If you were to ask me, “If you were stranded on a desert island and you could only have one type of alcohol, which would it be?”, I’d probably say, “Tequila.” It’s strong, it’s warm weather-friendly, and as long as it’s 100% agave, it’s not very easy to mess up.
But hold on a second – that’s not to say that tequila is hands down my favorite spirit. There are just too many to pick from, and to me, the optimal spirit depends on the circumstances. It’s usually assumed that the desert island scenario refers to a tropical island, palm trees and all, and if that island was tropical, then yes, tequila would be my first choice. But if this were an island somewhere a little farther away from the equator, maybe in the Arctic, or even in the middle of one of the Great Lakes, tequila wouldn’t be my first choice. It would definitely have to be scotch. The peaty smokiness, the fiery black pepper tinge, and the light sweetness of scotch make it a perfect cold weather spirit, and on a slightly chilly night like last night, that’s what was on the menu.
I’m usually a fan of the brutally peaty Islay malts, but sometimes I don’t have the cash to splurge on a bottle of Laphroaig or Lagavulin. Sometimes I just want something I can drink a lot of, and not feel bad that I just drank what could have been a week’s worth of groceries.
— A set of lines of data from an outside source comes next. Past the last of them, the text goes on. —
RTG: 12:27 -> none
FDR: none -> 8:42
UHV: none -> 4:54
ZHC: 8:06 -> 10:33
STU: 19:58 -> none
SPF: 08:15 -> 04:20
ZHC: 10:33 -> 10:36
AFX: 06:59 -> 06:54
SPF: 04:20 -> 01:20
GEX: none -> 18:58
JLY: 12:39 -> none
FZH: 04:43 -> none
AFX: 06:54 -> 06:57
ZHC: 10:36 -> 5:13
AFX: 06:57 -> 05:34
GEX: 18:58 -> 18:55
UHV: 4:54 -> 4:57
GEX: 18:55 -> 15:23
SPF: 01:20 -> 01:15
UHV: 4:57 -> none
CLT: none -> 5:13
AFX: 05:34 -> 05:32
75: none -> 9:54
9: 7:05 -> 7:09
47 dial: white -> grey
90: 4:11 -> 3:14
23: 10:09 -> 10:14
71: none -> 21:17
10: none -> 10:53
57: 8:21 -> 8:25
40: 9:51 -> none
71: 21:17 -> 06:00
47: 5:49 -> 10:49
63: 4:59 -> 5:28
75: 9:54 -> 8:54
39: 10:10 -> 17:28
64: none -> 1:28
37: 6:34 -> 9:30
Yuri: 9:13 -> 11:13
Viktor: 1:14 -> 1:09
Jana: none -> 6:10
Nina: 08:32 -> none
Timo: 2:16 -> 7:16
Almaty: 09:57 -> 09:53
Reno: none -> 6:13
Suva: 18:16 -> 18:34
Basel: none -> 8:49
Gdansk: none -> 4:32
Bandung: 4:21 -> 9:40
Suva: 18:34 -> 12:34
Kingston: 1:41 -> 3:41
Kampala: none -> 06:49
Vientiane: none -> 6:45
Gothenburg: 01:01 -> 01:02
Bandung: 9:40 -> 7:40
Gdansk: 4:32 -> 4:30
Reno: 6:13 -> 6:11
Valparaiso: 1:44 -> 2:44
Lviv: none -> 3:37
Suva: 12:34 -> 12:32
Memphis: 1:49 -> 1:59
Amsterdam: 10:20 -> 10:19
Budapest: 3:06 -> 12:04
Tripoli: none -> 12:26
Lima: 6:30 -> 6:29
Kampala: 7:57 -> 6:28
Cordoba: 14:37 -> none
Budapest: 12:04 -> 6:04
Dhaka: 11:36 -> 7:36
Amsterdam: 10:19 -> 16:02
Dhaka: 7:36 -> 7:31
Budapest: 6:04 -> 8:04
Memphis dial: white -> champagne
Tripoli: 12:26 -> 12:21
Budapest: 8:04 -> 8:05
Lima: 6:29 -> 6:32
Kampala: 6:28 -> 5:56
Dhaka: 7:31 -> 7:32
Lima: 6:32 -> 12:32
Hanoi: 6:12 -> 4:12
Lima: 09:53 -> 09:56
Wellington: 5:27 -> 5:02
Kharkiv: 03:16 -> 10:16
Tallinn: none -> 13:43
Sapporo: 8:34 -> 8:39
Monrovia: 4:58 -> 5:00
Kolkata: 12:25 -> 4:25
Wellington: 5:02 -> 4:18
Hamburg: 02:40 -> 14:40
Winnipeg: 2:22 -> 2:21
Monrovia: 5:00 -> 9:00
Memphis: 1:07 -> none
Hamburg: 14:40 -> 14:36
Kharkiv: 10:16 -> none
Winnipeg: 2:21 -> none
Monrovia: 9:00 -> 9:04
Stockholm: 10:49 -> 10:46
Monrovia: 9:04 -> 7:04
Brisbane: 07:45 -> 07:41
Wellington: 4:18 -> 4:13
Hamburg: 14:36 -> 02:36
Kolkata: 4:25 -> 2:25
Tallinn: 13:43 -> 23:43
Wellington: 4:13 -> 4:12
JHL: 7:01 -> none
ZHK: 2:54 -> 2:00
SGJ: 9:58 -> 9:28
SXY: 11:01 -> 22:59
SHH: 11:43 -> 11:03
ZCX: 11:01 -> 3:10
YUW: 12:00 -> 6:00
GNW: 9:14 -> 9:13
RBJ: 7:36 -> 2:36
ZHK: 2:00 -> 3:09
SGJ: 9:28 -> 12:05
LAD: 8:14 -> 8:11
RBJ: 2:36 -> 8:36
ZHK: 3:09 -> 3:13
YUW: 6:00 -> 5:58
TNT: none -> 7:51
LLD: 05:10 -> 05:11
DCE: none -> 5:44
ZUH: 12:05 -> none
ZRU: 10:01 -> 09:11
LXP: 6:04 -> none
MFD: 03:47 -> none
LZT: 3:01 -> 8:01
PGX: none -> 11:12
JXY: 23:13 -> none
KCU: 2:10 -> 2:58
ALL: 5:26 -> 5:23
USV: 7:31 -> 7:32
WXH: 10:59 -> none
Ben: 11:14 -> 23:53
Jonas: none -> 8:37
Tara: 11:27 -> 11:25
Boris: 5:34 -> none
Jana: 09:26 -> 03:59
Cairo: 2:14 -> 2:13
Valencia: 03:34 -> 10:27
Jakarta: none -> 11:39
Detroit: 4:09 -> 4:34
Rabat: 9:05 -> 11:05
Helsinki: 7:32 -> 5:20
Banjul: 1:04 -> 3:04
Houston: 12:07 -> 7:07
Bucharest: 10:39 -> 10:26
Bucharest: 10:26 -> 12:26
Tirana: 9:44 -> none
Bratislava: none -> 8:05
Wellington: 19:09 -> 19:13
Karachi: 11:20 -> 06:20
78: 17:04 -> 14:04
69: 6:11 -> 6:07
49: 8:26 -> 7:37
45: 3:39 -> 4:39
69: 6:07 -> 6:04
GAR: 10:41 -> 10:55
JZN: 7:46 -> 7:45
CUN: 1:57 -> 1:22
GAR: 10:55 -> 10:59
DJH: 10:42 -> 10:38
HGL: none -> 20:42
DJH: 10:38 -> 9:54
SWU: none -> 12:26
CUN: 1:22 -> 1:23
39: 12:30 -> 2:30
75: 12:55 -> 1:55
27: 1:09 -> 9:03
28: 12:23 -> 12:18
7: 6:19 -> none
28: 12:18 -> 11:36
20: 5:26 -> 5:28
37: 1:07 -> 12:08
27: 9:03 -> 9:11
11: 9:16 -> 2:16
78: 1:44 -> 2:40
And that’s where the Glen Silver’s Special Reserve comes in. This modestly-priced blend comes in at $15.99 per bottle – even less than some of its bottom-shelf competitors. I have to admit that the low price put me off at first, but I enjoyed the 8- and 12-year scotches from Glen Silver’s, so with confidence, I removed the golden screw cap on this rather nice-looking bottle and went to work. Before I get into the taste, here’s some info on this blended whisky.
Packaging: 750ml bottle
Alcohol content: 40% (80 proof)
Price: $15.99 + tax
Aging: No age statement.
Deep golden brown with slender but extremely slow legs.
Sherry oak, light honey, toffee, and peat.
Neat, this whiskey was somewhat full-bodied with notes of black pepper, tar, hay, and a bit of honey sweetness. Adding a few drops of water mellows it greatly, allowing a subtle nutty taste to come through. The finish is long with lots of oak and a bit of peat. Judging solely from the price tag, I was expecting some of that distinct cheap whisk(e)y taste – that overwhelming peppery bite and vodka-like alcohol aftertaste that you get from ordering a shot of whiskey at a bar, without specifying what kind – but the Glen Silver’s Special Reserve, while not mind-blowingly complex, was smooth and tasty.
While the price is suspiciously low, the Glen Silver’s Special Reserve is one of the better blended whiskies I’ve had, including some of the higher-end, bigger-name blends. It’s smooth, but it still has that peppery, smoky edge I look for in a fuller-bodied scotch. I could happily sip a couple of glasses of this on the rocks before (or after) dinner, but since it’s so inexpensive, I wouldn’t feel bad making a Rob Roy or a Rusty Nail out of it. It’s no single malt, but the Glen Silver’s Special Reserve has definitely earned a space in my liquor cabinet.